-
Notifications
You must be signed in to change notification settings - Fork 1
Description
MARINE's behaviour when encountering reads without MD tags (e.g. a user never ran the equivalent of samtools calmd or there are unmapped reads in the bam) is not ideal.
If MARINE encounters a read that is missing an MD tag while iterating through a contig interval, then it throws a warning message and immediately skips every read left to be processed in that interval (e.g. if an interval has 10,000 reads but the 500th read has no MD tag, then the next 9,500 reads will be skipped). This warning message does not stop MARINE, and there is no indication to the user that any reads have been skipped.
To see an example of this behaviour, we can run marine on the following small example which includes unmapped reads:
/tscc/lustre/ddn/scratch/kflanagan/Tau_marine_run/one_circ_files/one_circ_unmapped.bam
using the commands:
module load marine
python /tscc/projects/ps-yeolab3/kflanagan/MARINE-1.0.9-alpha/marine.py --bam_filepath /tscc/lustre/ddn/scratch/kflanagan/Tau_marine_run/one_circ_files/one_circ_unmapped.bam --output_folder ./results --strandedness 0 --cores 16 --contigs "chr1:145631664|145706593" --bedgraphs "CT" --paired_end --num_intervals_per_contig 2 --keep_intermediate_files
This will throw a warning message (copied below), but will not prevent MARINE from completing its run.

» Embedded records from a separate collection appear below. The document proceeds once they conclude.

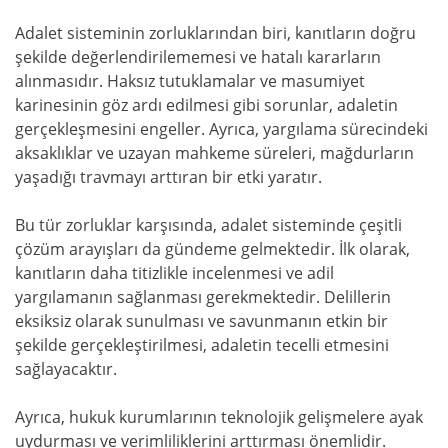
Adalet sisteminin zorluklarından biri, kanıtların doğru
şekilde değerlendirilememesi ve hatalı kararların
alınmasıdır. Haksız tutuklamalar ve masumiyet
karinesinin göz ardı edilmesi gibi sorunlar, adaletin
gerçekleşmesini engeller. Ayrıca, yargılama sürecindeki
aksaklıklar ve uzayan mahkeme süreleri, mağdurların
yaşadığı travmayı arttıran bir etki yaratır.
Bu tür zorluklar karşısında, adalet sisteminde çeşitli
çözüm arayışları da gündeme gelmektedir. İlk olarak,
kanıtların daha titizlikle incelenmesi ve adil
yargılamanın sağlanması gerekmektedir. Delillerin
eksiksiz olarak sunulması ve savunmanın etkin bir
şekilde gerçekleştirilmesi, adaletin tecelli etmesini
sağlayacaktır.
Ayrıca, hukuk kurumlarının teknolojik gelişmelere ayak
uydurması ve verimliliklerini arttırması önemlidir.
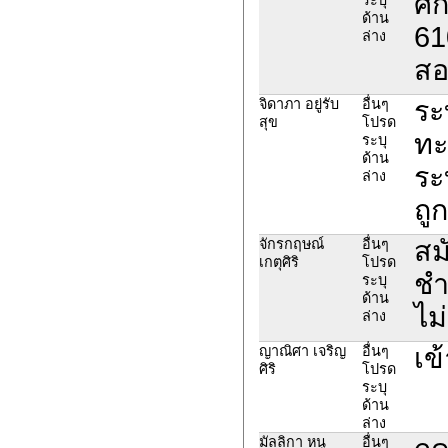
ศึ
ด้าน
61
ล่าง
สอ
ระ
จิดาภา อยู่รับ
อื่นๆ
สุข
โปรด
ทะ
ระบุ
ด้าน
ระ
ล่าง
ถู
สม
จักรกฤษณ์
อื่นๆ
เกตุศิริ
โปรด
ชำ
ระบุ
ด้าน
ไม
ล่าง
เข
ญาณิศา เจริญ
อื่นๆ
ศิริ
โปรด
ระบุ
ด้าน
ล่าง
มัลลิกา หนู
อื่นๆ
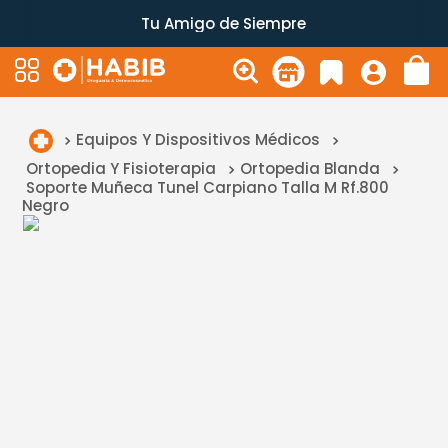
Tu Amigo de Siempre
Equipos Y Dispositivos Médicos
Ortopedia Y Fisioterapia
Ortopedia Blanda
Soporte Muñeca Tunel Carpiano Talla M Rf.800
Negro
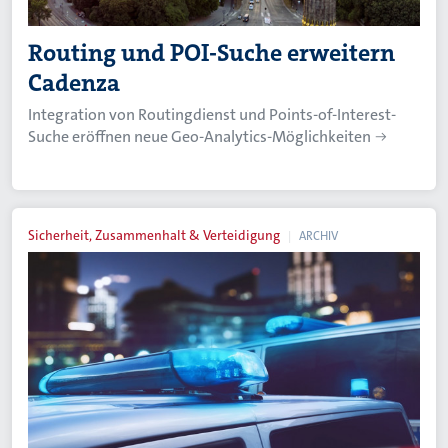
Routing und POI-Suche erweitern
Cadenza
Integration von Routingdienst und Points-of-Interest-
Suche eröffnen neue Geo-Analytics-Möglichkeiten
Sicherheit, Zusammenhalt & Verteidigung
ARCHIV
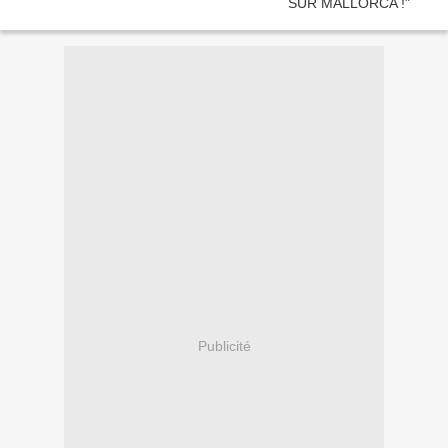
Publicité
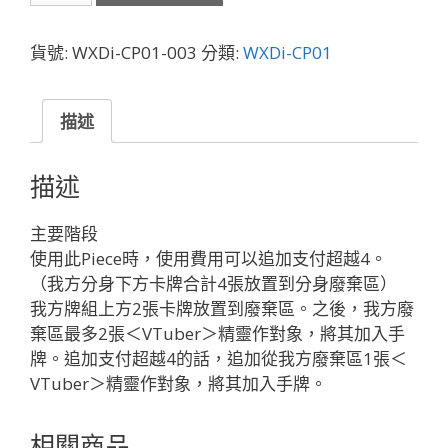
003
OBSYDIA
貨號:
WXDi-CP01-003
分類:
WXDi-CP01
SALVAGE「黑
色
Piece
描述
中
繼
描述
」
數
主要階段
量
使用此Piece時，使用費用可以追加支付超越4。
（我方分身下方卡牌合計4張放置到分身廢棄區）
我方牌組上方2張卡牌放置到廢棄區。之後，我方廢
棄區最多2張＜VTuber＞精靈作對象，將其加入手
牌。追加支付超越4的話，追加從我方廢棄區1張＜
VTuber＞精靈作對象，將其加入手牌。
相關商品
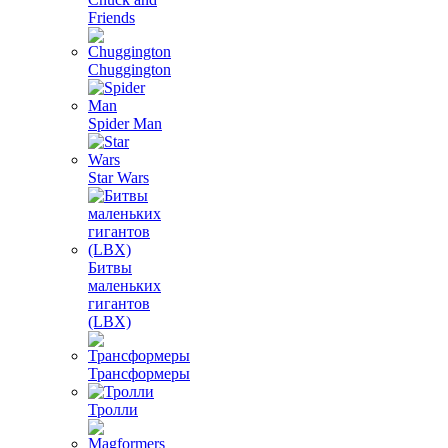
Friends
Chuggington
Spider Man
Star Wars
Битвы
маленьких
гигантов
(LBX)
Трансформеры
Тролли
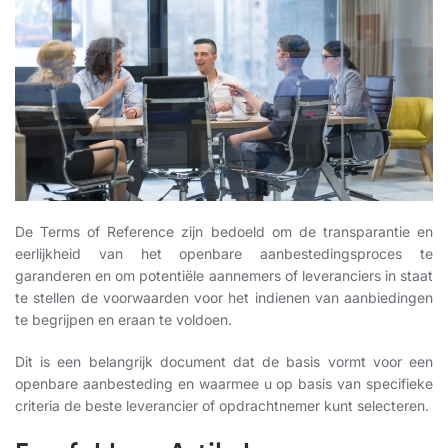
De Terms of Reference zijn bedoeld om de transparantie en
eerlijkheid van het openbare aanbestedingsproces te
garanderen en om potentiële aannemers of leveranciers in staat
te stellen de voorwaarden voor het indienen van aanbiedingen
te begrijpen en eraan te voldoen.
Dit is een belangrijk document dat de basis vormt voor een
openbare aanbesteding en waarmee u op basis van specifieke
criteria de beste leverancier of opdrachtnemer kunt selecteren.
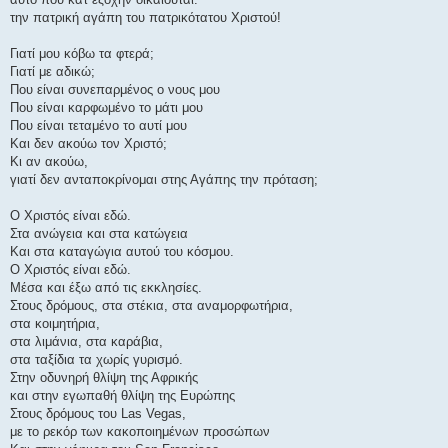
την πατρική αγάπη του πατρικότατου Χριστού!
Γιατί μου κόβω τα φτερά;
Γιατί με αδικώ;
Που είναι συνεπαρμένος ο νους μου
Που είναι καρφωμένο το μάτι μου
Που είναι τεταμένο το αυτί μου
Και δεν ακούω τον Χριστό;
Κι αν ακούω,
γιατί δεν ανταποκρίνομαι στης Αγάπης την πρόταση;
Ο Χριστός είναι εδώ.
Στα ανώγεια και στα κατώγεια
Και στα καταγώγια αυτού του κόσμου.
Ο Χριστός είναι εδώ.
Μέσα και έξω από τις εκκλησίες.
Στους δρόμους, στα στέκια, στα αναμορφωτήρια,
στα κοιμητήρια,
στα λιμάνια, στα καράβια,
στα ταξίδια τα χωρίς γυρισμό.
Στην οδυνηρή θλίψη της Αφρικής
και στην εγωπαθή θλίψη της Ευρώπης
Στους δρόμους του Las Vegas,
με το ρεκόρ των κακοποιημένων προσώπων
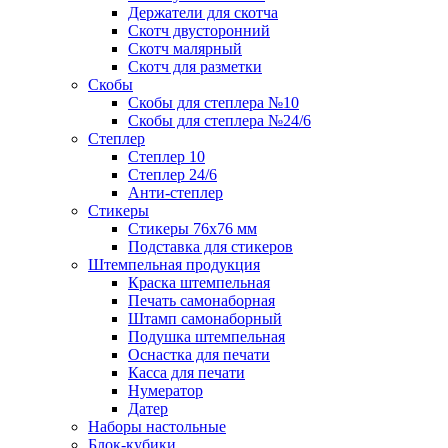
Держатели для скотча
Скотч двусторонний
Скотч малярный
Скотч для разметки
Скобы
Скобы для степлера №10
Скобы для степлера №24/6
Степлер
Степлер 10
Степлер 24/6
Анти-степлер
Стикеры
Стикеры 76x76 мм
Подставка для стикеров
Штемпельная продукция
Краска штемпельная
Печать самонаборная
Штамп самонаборный
Подушка штемпельная
Оснастка для печати
Касса для печати
Нумератор
Датер
Наборы настольные
Блок-кубики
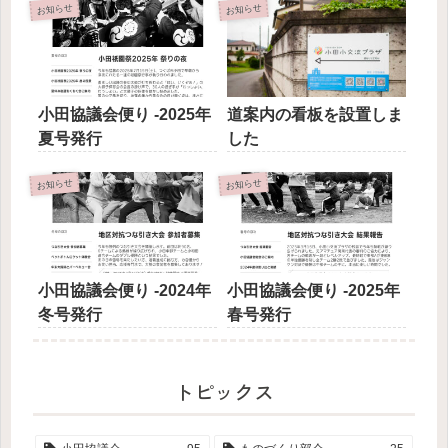
お知らせ
お知らせ
小田協議会便り -2025年
道案内の看板を設置しま
夏号発行
した
お知らせ
お知らせ
小田協議会便り -2024年
小田協議会便り -2025年
冬号発行
春号発行
トピックス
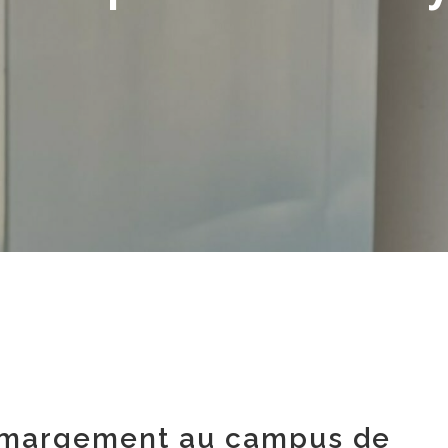
 émargement au campus de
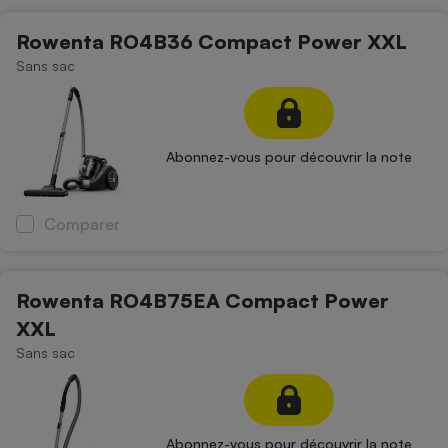
Rowenta RO4B36 Compact Power XXL
Sans sac
Abonnez-vous pour découvrir la note
Comparer
Rowenta RO4B75EA Compact Power
XXL
Sans sac
Abonnez-vous pour découvrir la note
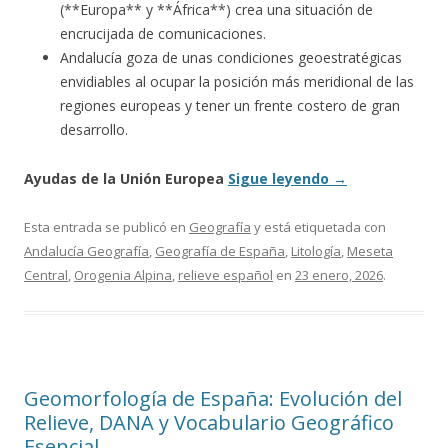
(**Europa** y **África**) crea una situación de
encrucijada de comunicaciones.
Andalucía goza de unas condiciones geoestratégicas
envidiables al ocupar la posición más meridional de las
regiones europeas y tener un frente costero de gran
desarrollo.
Ayudas de la Unión Europea
Sigue leyendo
→
Esta entrada se publicó en
Geografía
y está etiquetada con
Andalucía Geografía
,
Geografía de España
,
Litología
,
Meseta
Central
,
Orogenia Alpina
,
relieve español
en
23 enero, 2026
.
Geomorfología de España: Evolución del
Relieve, DANA y Vocabulario Geográfico
Esencial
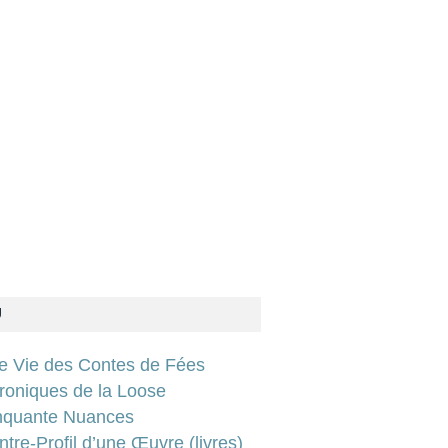
U
ie Vie des Contes de Fées
roniques de la Loose
nquante Nuances
tre-Profil d’une Œuvre (livres)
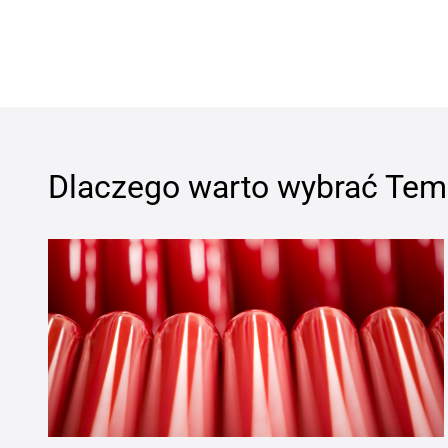
Dlaczego warto wybrać
Tem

It seems like there is an MD tag missing "tag 'MD' not present" Failed getting read info on LH00444:108:22C2FVLT4:1:2453:9303:25682 69 chr1:145631664|145706593 74931 0 * = 74931 0 GTGTTGGGACCAAAACTTCACATCAAATTGGATTCCCAGATAATTCACAGTGATCTCAATGCCTCTTGTGACAGGATCCGTTTTCCCAACTCGATCAAAAACAATATTGATGGTAGCCTTTTCTTTTTGCTTATGATCATATCCATGGTTT IIIIIIIIIIIIIIIIIIIIIIIIIIIIIIIIIIIIIIIIIIIIIIIIIIIIIIIIIIIIIIIIIIIIIIIIIIIIIIIIIIIIIIIIIIIIIIIIIIIIIIIIIIIIIIIIIIIIIIIIIIIIIIIIIIIIIIIIIIIIIIIIIIIIIII YT:Z:UP, local variable 'md_tag' referenced before assignment
When we check the .tsv files within ./results/edit_info to look at the individual edits found in each interval, we will find that the first interval has no edits whatsoever as one of the very first reads in this interval was unmapped. Furthermore, the second interval has only 126 edits when in reality there are nearly 1000 edits in that interval.
I would recommend making it so that MARINE stops entirely when it encounters a read without an MD tag. This can be done quite easily by replacing the break in line 182 of src/core.py with a raise() of some kind. It may also be helpful to include suggestions for how to fix the problem in the error message, such as directing them to readme instruction on removing unmapped reads and adding the MD tag.
An alternative solution would be to replace the break in line 182 of src/core.py with a continue so that it ignores the read and keeps going, but given that this could potentially generate millions of warning messages, it would require time and care to implement.